**Reading text:**
[start]

Another feature release of Salt is here! Some exciting additions are included
with more ways to make salt modular and even easier management of the salt
file server.

Major Features
==============

Modular Fileserver Backend
--------------------------

The new modular fileserver backend allows for any external system to be used as
a salt file server. The main benefit here is that it is now possible to tell
the master to directly use a git remote location, or many git remote locations,
automatically mapping git branches and tags to salt environments.

Windows is First Class!
-----------------------

A new Salt Windows installer is now available! Much work has been put in to
improve Windows support. With this much easier method of getting Salt on your
Windows machines, we hope even more development and progress will occur. Please
file bug reports on the Salt GitHub repo issue tracker so we can continue
improving.

One thing that is missing on Windows that Salt uses extensively is a software
package manager and a software package repository. The Salt pkg state allows
sys admins to install software across their infrastructure and across operating
systems. Software on Windows can now be managed in the same way. The SaltStack
team built a package manager that interfaces with the standard Salt pkg module
to allow for installing and removing software on Windows. In addition, a
software package repository has been built on top of the Salt fileserver. A
small YAML file provides the information necessary for the package manager to
install and remove software.

An interesting feature of the new Salt Windows software package repository is
that one or more remote git repositories can supplement the master's local
repository. The repository can point to software on the master's fileserver or
on an HTTP, HTTPS, or ftp server.

New Default Outputter
---------------------

Salt displays data to the terminal via the outputter system. For a long time
the default outputter for Salt has been the python pretty print library.  While
this has been a generally reasonable outputter, it did have many failings.  The
new default outputter is called "nested", it recursively scans return data
structures and prints them out cleanly.

If the result of the new nested outputter is not desired any other outputter
can be used via the --out option, or the output option can be set in the master
and minion configs to change the default outputter.

[end]

**Input for this task:**
[start]

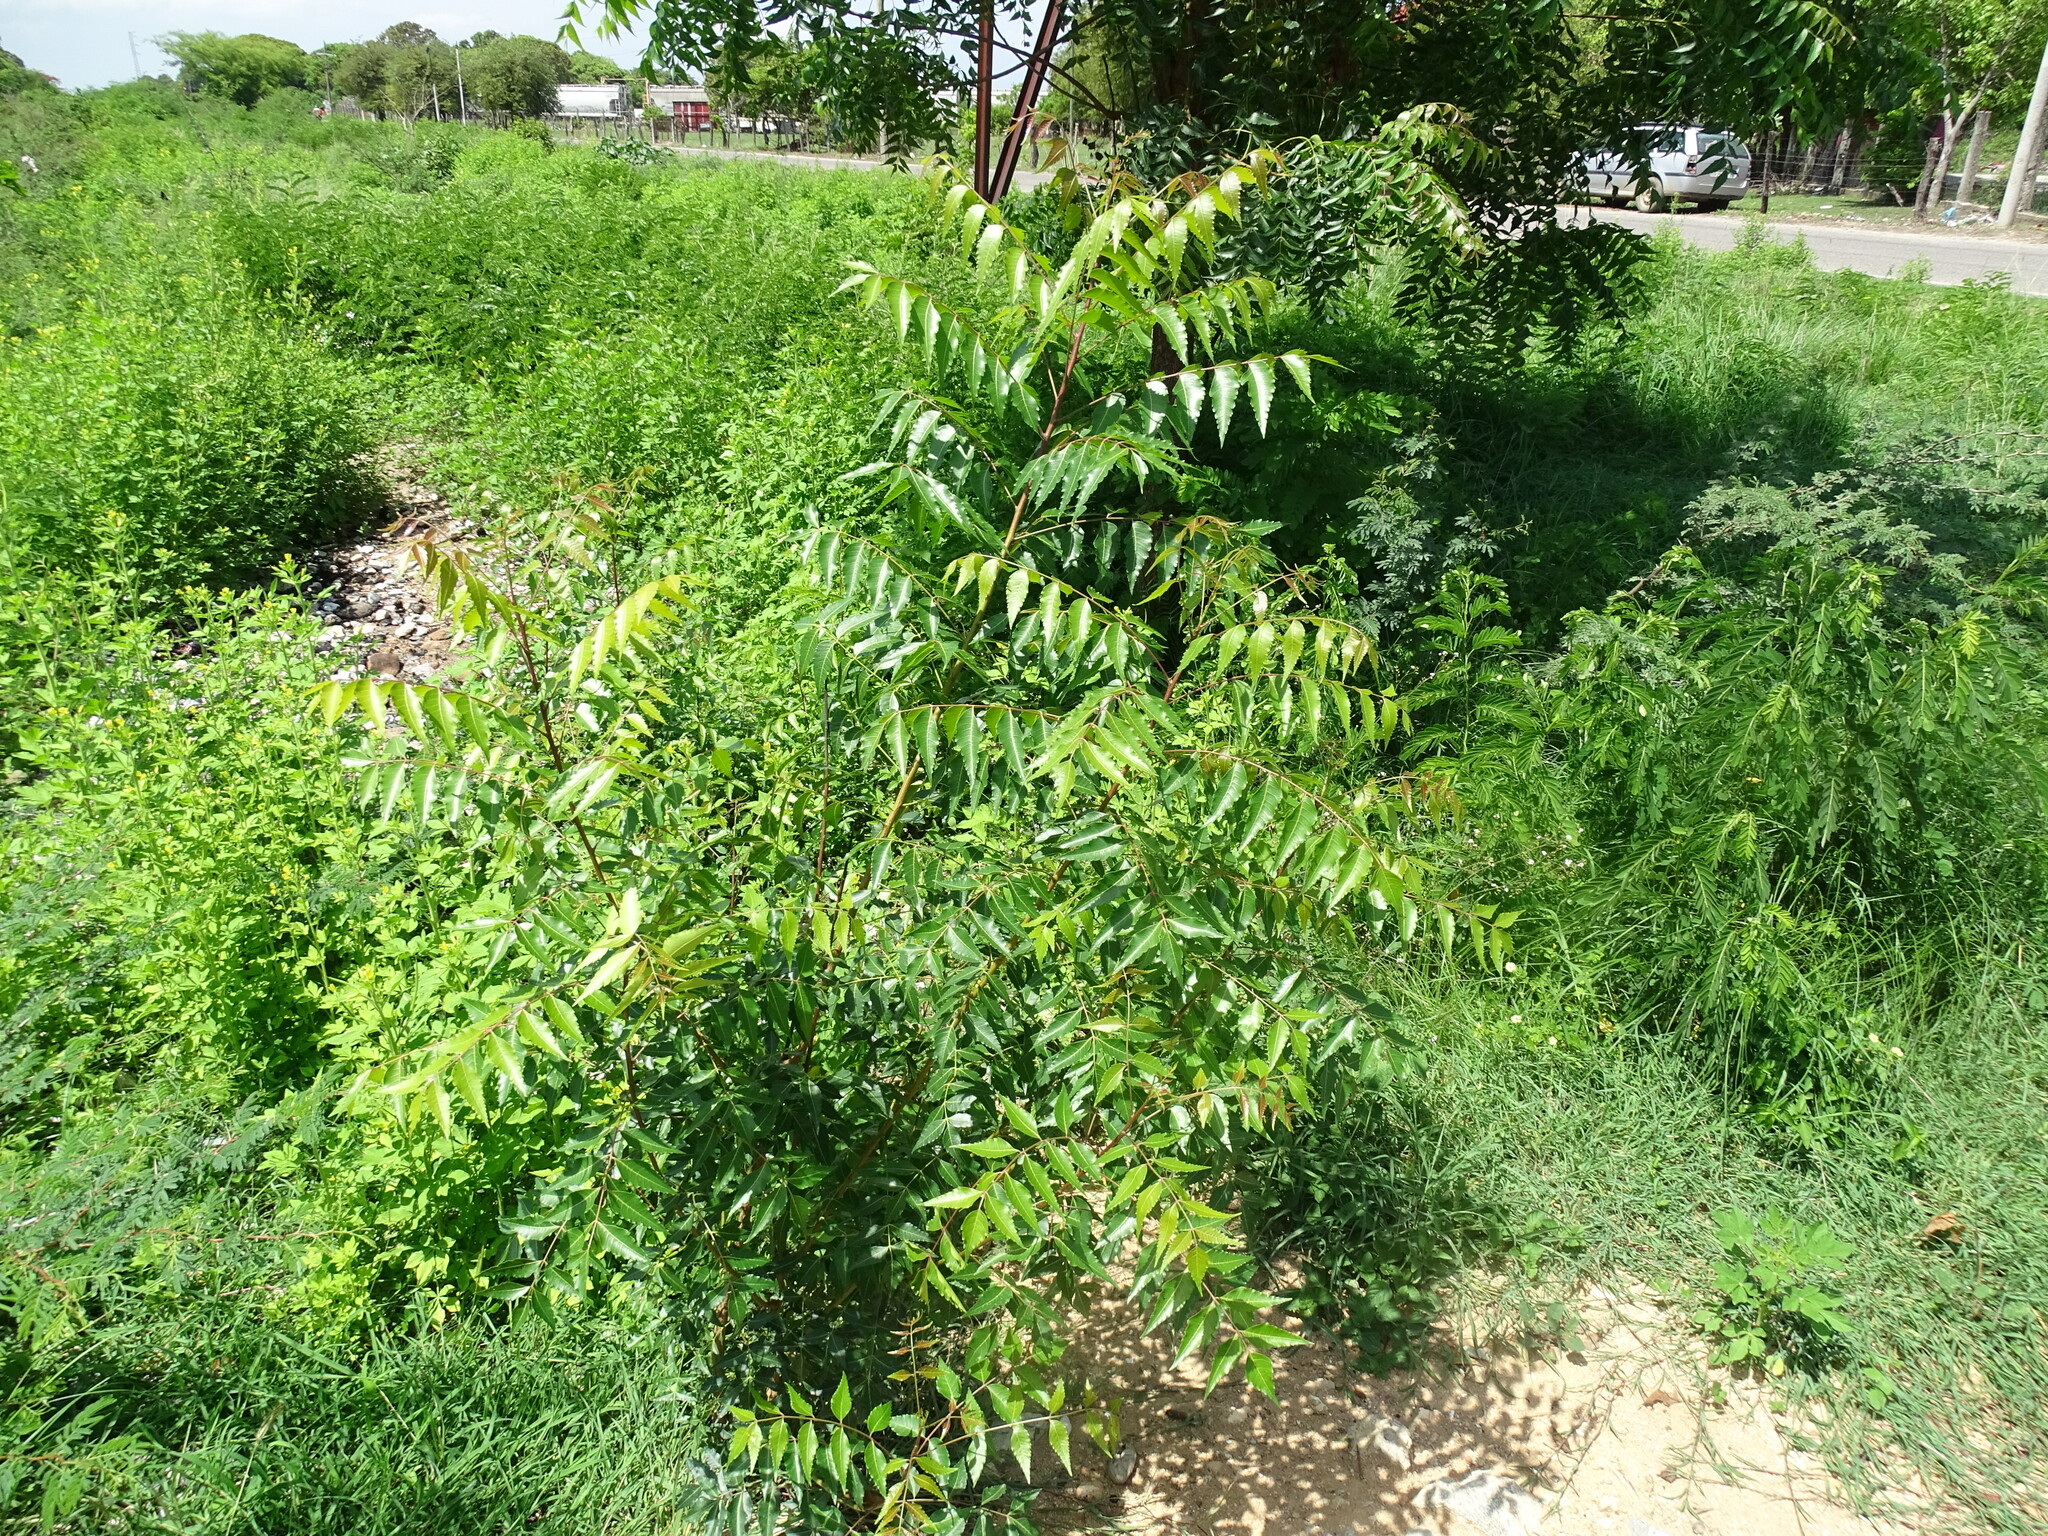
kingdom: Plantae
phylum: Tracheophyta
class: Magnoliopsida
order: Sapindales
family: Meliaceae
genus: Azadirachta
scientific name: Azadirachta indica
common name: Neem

[end]

**Objectives:**
**A)** In the Salt release notes, what is the new default outputter called?
**B)** Write out every line of the listing word for word, leaving out the picture.

**Expected results:**
**A)** The new default outputter is called "nested."

**B)**
kingdom: Plantae
phylum: Tracheophyta
class: Magnoliopsida
order: Sapindales
family: Meliaceae
genus: Azadirachta
scientific name: Azadirachta indica
common name: Neem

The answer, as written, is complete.